We have the JB value = 0.66, which is obviously not ideal. The kurtosis is high as well as the Skew values show that underlying data is moderately skewed. Let's see what it gives us for the radio residuals. The p-value is also quite high to reject the null hypothesis for normality

# JB test for radio
name = ['Jarque-Bera','Prob','Skew', 'Kurtosis']
test2 = sms.jarque_bera(model2.resid)
list(zip(name, test2))
[('Jarque-Bera', 21.909695462802713),
 ('Prob', 1.7473104737075628e-05),
 ('Skew', -0.763695254048004),
 ('Kurtosis', 3.5442808937621675)]

So this looks quite even worse in terms of JB results and skew, kurtosis in the data.

This shows us that JB test could be a much better option for testing normality than Q-Q plots we saw earlier.

Checking Hetereoscadasticity (GOLDFELD-QUANDT test)

The Goldfeld Quandt (GQ) test is used in regression analysis to check for homoscedasticity in the error terms. GQ test is performed by checking if we can define a point that can be used to differentiate the variance of the error term. It is a parametric test and uses the assumption that the data is normally distributed. So its general practice to perform normality tests before GQ test.

For keen students, here is an in-depth visual explanation on how this test is performed.

The test statistic for this test is the ratio of mean square residual errors for the regressions on the two subsets of data. Sample observations are divided into two groups, and evidence of heteroskedasticity is based on hypothesis testing on residual terms as shown below .

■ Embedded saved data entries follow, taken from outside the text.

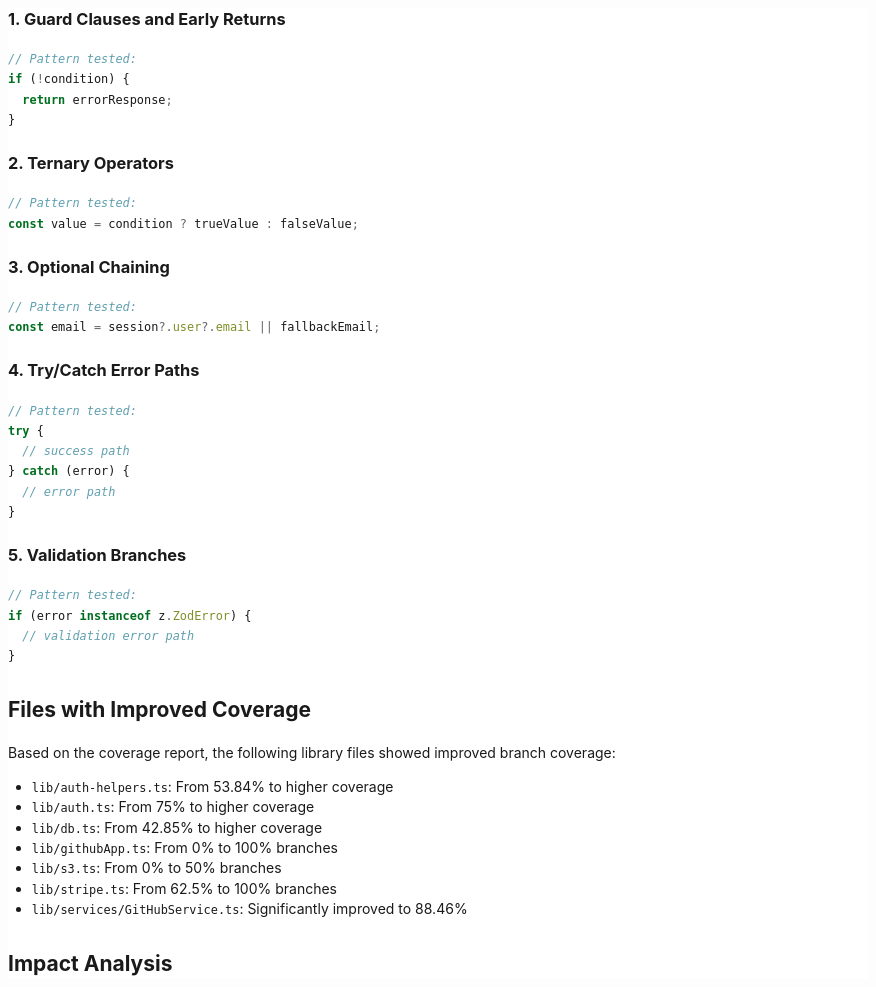 ### 1. Guard Clauses and Early Returns
```typescript
// Pattern tested:
if (!condition) {
  return errorResponse;
}
```

### 2. Ternary Operators
```typescript
// Pattern tested:
const value = condition ? trueValue : falseValue;
```

### 3. Optional Chaining
```typescript
// Pattern tested:
const email = session?.user?.email || fallbackEmail;
```

### 4. Try/Catch Error Paths
```typescript
// Pattern tested:
try {
  // success path
} catch (error) {
  // error path
}
```

### 5. Validation Branches
```typescript
// Pattern tested:
if (error instanceof z.ZodError) {
  // validation error path
}
```

## Files with Improved Coverage

Based on the coverage report, the following library files showed improved branch coverage:

- `lib/auth-helpers.ts`: From 53.84% to higher coverage
- `lib/auth.ts`: From 75% to higher coverage
- `lib/db.ts`: From 42.85% to higher coverage
- `lib/githubApp.ts`: From 0% to 100% branches
- `lib/s3.ts`: From 0% to 50% branches
- `lib/stripe.ts`: From 62.5% to 100% branches
- `lib/services/GitHubService.ts`: Significantly improved to 88.46%

## Impact Analysis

Here is a brief description of involved steps:

  • Order the data in ascending order.
  • Divide your data into three parts and drop values in the middle part.
  • Run separate regression analysis on two parts. After each regression, find the Residual Sum of Squares.
  • Calculate the ratio of the Residual sum of squares of two parts.
  • Apply the F-test.

(F-test will be covered later in the syllabus. Here is a quick introduction)

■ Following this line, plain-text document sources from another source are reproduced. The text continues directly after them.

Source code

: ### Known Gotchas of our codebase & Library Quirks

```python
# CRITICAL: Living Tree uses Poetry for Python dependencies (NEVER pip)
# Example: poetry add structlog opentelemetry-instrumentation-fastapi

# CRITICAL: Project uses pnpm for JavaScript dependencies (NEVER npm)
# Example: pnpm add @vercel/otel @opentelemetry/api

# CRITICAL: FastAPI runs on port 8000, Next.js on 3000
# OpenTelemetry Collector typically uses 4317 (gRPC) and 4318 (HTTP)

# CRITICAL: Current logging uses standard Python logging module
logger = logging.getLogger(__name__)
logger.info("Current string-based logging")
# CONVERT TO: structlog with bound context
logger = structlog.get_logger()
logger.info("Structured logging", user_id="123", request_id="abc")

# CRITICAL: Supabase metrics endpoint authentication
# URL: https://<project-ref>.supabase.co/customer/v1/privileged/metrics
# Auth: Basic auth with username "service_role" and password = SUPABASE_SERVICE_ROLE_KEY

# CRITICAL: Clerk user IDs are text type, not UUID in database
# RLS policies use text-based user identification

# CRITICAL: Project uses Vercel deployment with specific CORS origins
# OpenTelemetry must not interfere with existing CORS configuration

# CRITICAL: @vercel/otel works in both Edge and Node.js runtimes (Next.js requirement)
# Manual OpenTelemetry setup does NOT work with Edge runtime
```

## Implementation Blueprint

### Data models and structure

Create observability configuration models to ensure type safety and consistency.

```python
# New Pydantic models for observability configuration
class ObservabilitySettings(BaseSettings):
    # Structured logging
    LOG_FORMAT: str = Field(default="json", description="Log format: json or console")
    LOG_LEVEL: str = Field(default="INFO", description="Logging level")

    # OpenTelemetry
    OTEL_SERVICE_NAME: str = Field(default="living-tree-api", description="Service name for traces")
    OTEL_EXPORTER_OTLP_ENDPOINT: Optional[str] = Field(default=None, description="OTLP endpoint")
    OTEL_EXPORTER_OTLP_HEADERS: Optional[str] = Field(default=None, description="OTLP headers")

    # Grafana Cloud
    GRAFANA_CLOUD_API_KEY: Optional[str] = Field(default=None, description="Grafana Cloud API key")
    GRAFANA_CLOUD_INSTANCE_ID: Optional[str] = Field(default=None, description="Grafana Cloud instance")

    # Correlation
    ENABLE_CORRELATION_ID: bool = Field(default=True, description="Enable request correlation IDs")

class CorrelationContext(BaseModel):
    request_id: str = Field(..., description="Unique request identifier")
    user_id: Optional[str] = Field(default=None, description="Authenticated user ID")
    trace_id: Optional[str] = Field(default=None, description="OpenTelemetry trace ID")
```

Large F values typically indicate that the variances are different.If the error term is homoscedastic, there should be no systematic difference between residuals. However, if the standard deviation of the distribution of the error term is proportional to the X variable, one part will generate a higher sum of square values than the other .

Here is how you would run this test in statsmodels.

# Run Goldfeld Quandt test
name = ['F statistic', 'p-value']
test = sms.het_goldfeldquandt(model.resid, model.model.exog)
list(zip(name, test))
[('F statistic', 1.207121297471317), ('p-value', 0.17652851936962863)]
# Run Goldfeld Quandt test
import statsmodels.stats.api as sms
name = ['F statistic', 'p-value']
test = sms.het_goldfeldquandt(model2.resid, model2.model.exog)
list(zip(name, test))
[('F statistic', 1.1409213847001904), ('p-value', 0.2576335266276604)]

The null hypothesis for the GQ test is homoskedasticity. The larger the F-statistic, the more evidence we will have against the homoskedasticity assumption and the more likely we have heteroskedasticity (different variance for the two groups). The given P-value above tells us how far we are from the alpha level of 0.05. So the heteroscedasticity which we observed visually can also be confirmed using this test. In such cases, it is also possible to use a different alpha values to suit the needs of experimenter.

Summary

In this lesson we looked at a few methods o check for regression assumptions in addition to the visual methods we saw earlier. An understanding and hands-on experience with visual as well as statistical techniques to check your regression analysis will provide you with a good set of tools to run more detailed regression experiments later.